Abstract: In this talk I will begin by outlining a definition for the destruction of planet earth as this is a necessary prerequisite to properly considering methods to attain that aim. We also have to consider a time-frame for project completion as the entity interested in this venture will be a living being so this should be done within a lifetime. I will then consider the physics of some of the most interesting, most efficient, and most achievable methods under current technology. I will also need to consider methods that are currently unrealistic but could be achieved sometime in the future. I will then come to a conclusion from the research and calculations I have done to advise on the method which I believe to have the lowest energy cost whilst still retaining a good chance of geocide in a reasonable time frame.


ALESSANDRO GERALDINI

Title: Dark Matter & Dark Energy: how far do we know the Universe?

Abstract: In this presentation I will give a brief account of why the need for such thing as "Dark Matter" to exist arises. I will also discuss what the likely candidates for Dark Matter are, with advantages and disadvantages for each. Then I will briefly address the topic of "Dark Energy", and how it arises from the recent  discovery that the expansion of the Universe could be accelerating.


JONATHAN BURR

Title: Balancing the Solar System

Abstract:To begin with I'd like to talk about orbital resonance, expand a bit on the theory of it and give some examples (like the gaps in saturn's rings). I'd also then like to talk about the differences between stable and unstable resonances and possibly its role in allowing larger bodies to eject bodies in a similar orbit out of the solar system. I'd then like to talk about the chaotic nature of the solar system and how models of it tend to fail and talk about the time scales on which that happens. Then I'd like to look at the precession of orbits. I'd then like to combine these ideas together to study the orbit of Mercury and how it interacts with other bodies in the solar system (particularly Jupiter) and the resulting effect on the shape of Mercury's orbit.


WILLIAM BENNETT

Title: Quantum Mechanics vs. The Economy; Schrodinger Fat Cat and its Bonus.

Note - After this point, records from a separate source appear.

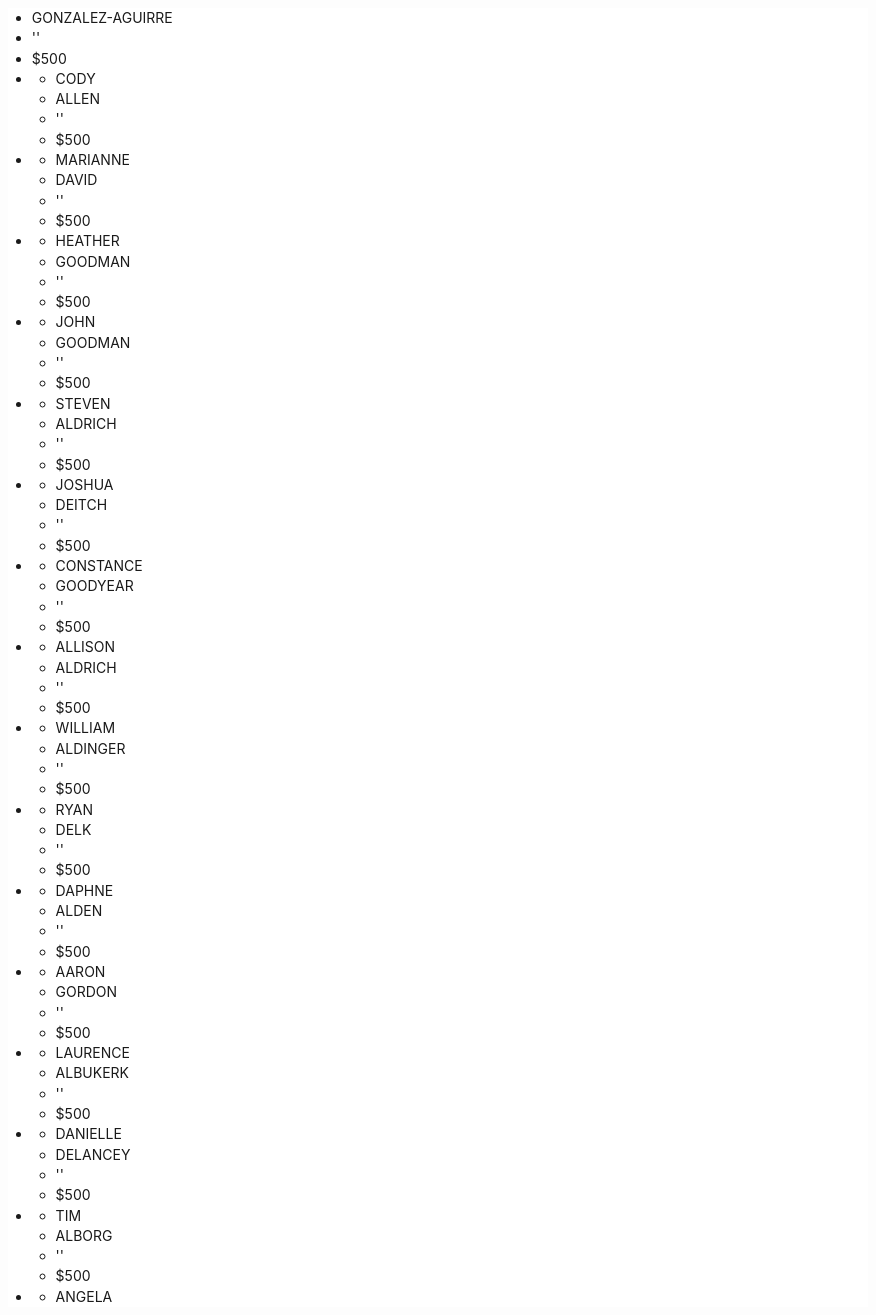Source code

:   - GONZALEZ-AGUIRRE
  - ''
  - $500
- - CODY
  - ALLEN
  - ''
  - $500
- - MARIANNE
  - DAVID
  - ''
  - $500
- - HEATHER
  - GOODMAN
  - ''
  - $500
- - JOHN
  - GOODMAN
  - ''
  - $500
- - STEVEN
  - ALDRICH
  - ''
  - $500
- - JOSHUA
  - DEITCH
  - ''
  - $500
- - CONSTANCE
  - GOODYEAR
  - ''
  - $500
- - ALLISON
  - ALDRICH
  - ''
  - $500
- - WILLIAM
  - ALDINGER
  - ''
  - $500
- - RYAN
  - DELK
  - ''
  - $500
- - DAPHNE
  - ALDEN
  - ''
  - $500
- - AARON
  - GORDON
  - ''
  - $500
- - LAURENCE
  - ALBUKERK
  - ''
  - $500
- - DANIELLE
  - DELANCEY
  - ''
  - $500
- - TIM
  - ALBORG
  - ''
  - $500
- - ANGELA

Abstract: This talk will discuss the relationships between Quantum Mechanics and our Global Economy, going to speculate on the causes on the recent recession and on how, as Physicists, we can avoid further catastrophe. Firstly, I will discuss Game Theory and the how, from a scientific point of view, an analytical mind is far more successful than an emotive one, often leading to rather surprising results. I will then talk about the similarities between Zero Point energy, and liquidity and leverage (or interest rate), coining the term Zero Point Money. Finally, the Big One, I will try to philosophise on a method of calculating risk, and economic probability, using Quantum Amplitudes and interference.


RAMON GONSALVES

Title: Supernovae: The Basics

Abstract: I will be talking about supernovae, types I and II, giving a description of what the different types are, and how they might occur, i.e. from accretion from a stellar companion, merging etc. I will also describe how these processes transform one type of stellar body into another, as in the transformation of a white dwarf into a neutron star, and talk about the discovery of supernovae while showing some examples of the ones we have observed.